Required action: Would you print the lines below exactly, beginning at the line that has "871 171 59.47" and stopping after the line that has "518 433 3.04"? Only those lines, and no pictures.

Data for review:
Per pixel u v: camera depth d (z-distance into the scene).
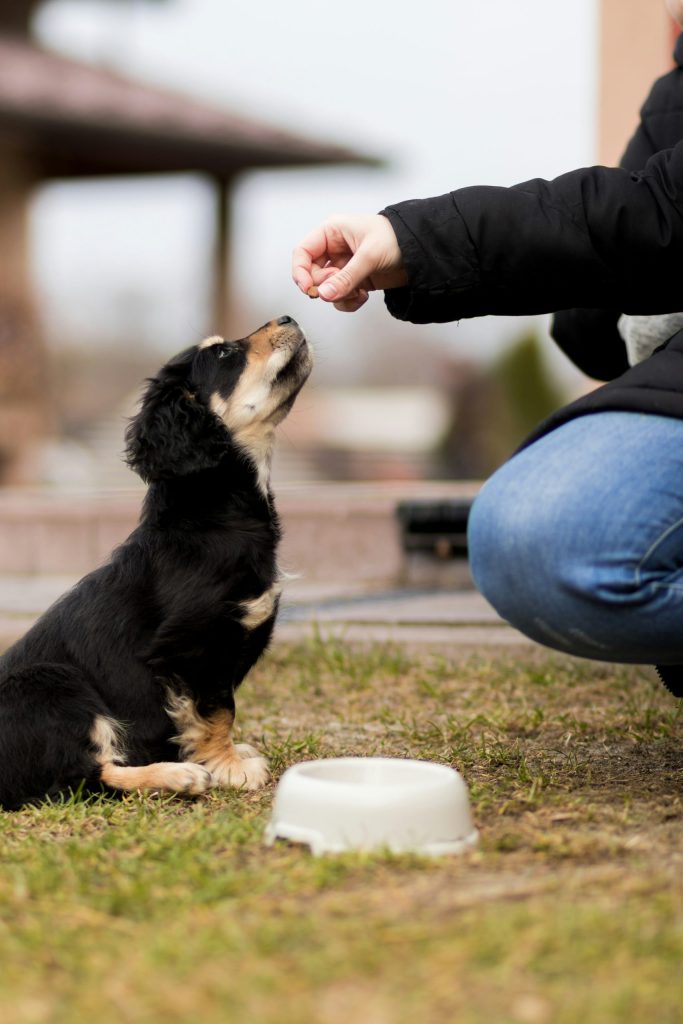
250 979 1.52
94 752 2.13
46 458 9.38
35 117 9.08
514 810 1.93
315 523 4.30
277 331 2.42
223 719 2.21
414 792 1.79
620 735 2.30
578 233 1.83
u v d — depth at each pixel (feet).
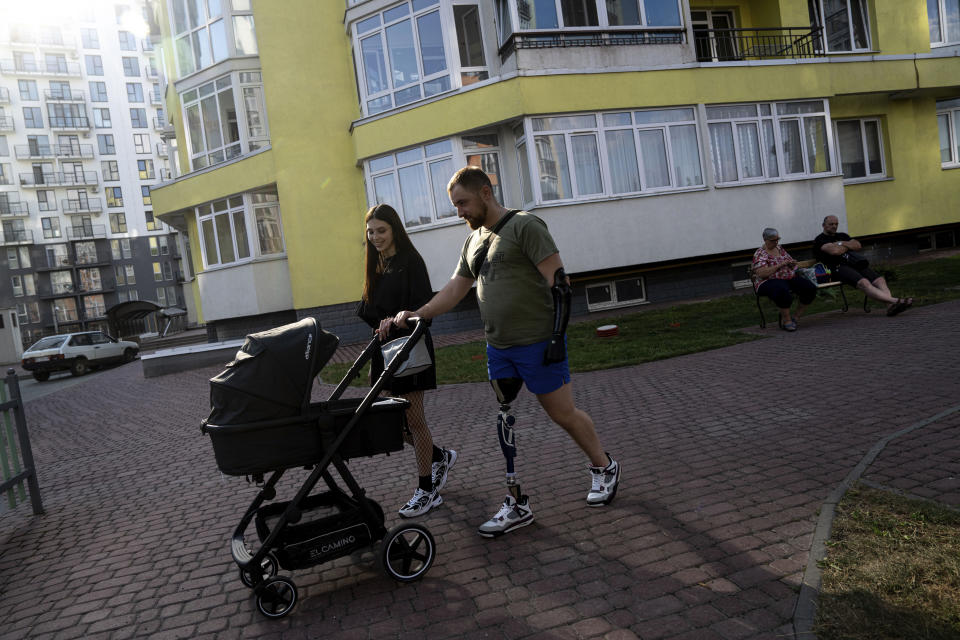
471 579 9.87
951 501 10.36
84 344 82.74
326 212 54.65
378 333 11.56
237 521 13.97
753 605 8.23
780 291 29.73
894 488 11.19
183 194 62.44
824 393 18.62
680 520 11.11
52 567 12.53
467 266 11.66
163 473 19.24
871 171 59.47
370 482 15.58
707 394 20.47
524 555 10.48
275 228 60.08
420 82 50.21
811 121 52.24
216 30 60.54
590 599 8.86
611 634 7.95
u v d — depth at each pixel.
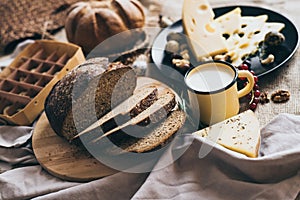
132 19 1.49
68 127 1.17
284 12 1.63
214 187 1.06
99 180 1.08
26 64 1.43
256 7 1.54
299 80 1.30
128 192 1.10
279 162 1.03
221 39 1.42
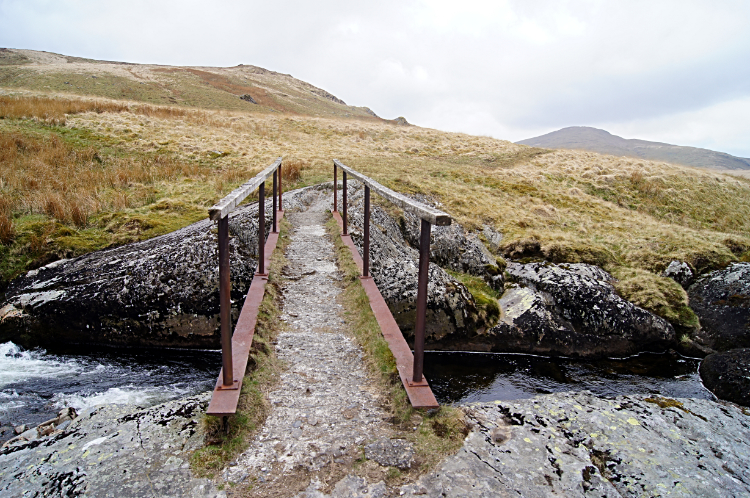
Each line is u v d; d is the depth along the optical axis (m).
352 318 4.73
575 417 3.32
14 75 39.19
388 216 9.66
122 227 8.06
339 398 3.34
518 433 3.04
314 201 11.01
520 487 2.51
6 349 5.45
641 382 6.20
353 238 7.31
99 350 5.68
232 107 39.53
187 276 6.00
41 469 2.63
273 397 3.31
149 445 2.79
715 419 3.49
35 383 4.75
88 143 14.62
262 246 5.50
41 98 21.22
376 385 3.52
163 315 5.81
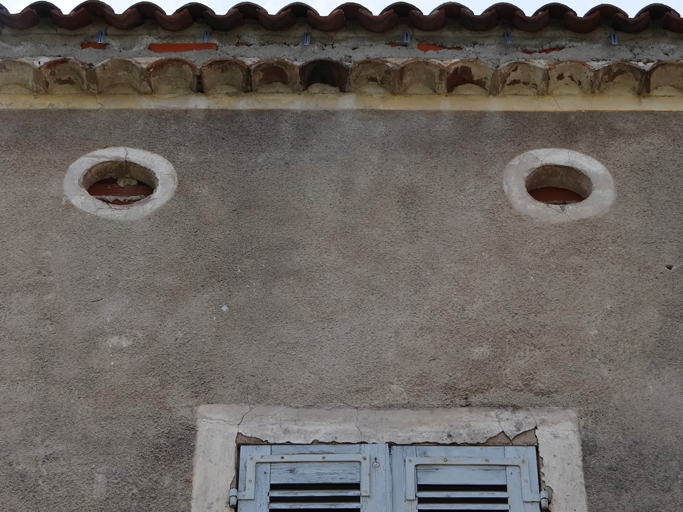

Result below:
871 171 59.47
370 482 15.58
707 394 20.47
524 555 10.48
275 228 60.08
420 82 50.21
811 121 52.24
216 30 60.54
590 599 8.86
611 634 7.95
u v d — depth at each pixel.
132 19 1.49
68 127 1.17
284 12 1.63
214 187 1.06
99 180 1.08
26 64 1.43
256 7 1.54
299 80 1.30
128 192 1.10
279 162 1.03
221 39 1.42
Each line is u v d; d is the depth along the optical axis (m).
352 318 4.73
575 417 3.32
14 75 39.19
388 216 9.66
122 227 8.06
339 398 3.34
518 433 3.04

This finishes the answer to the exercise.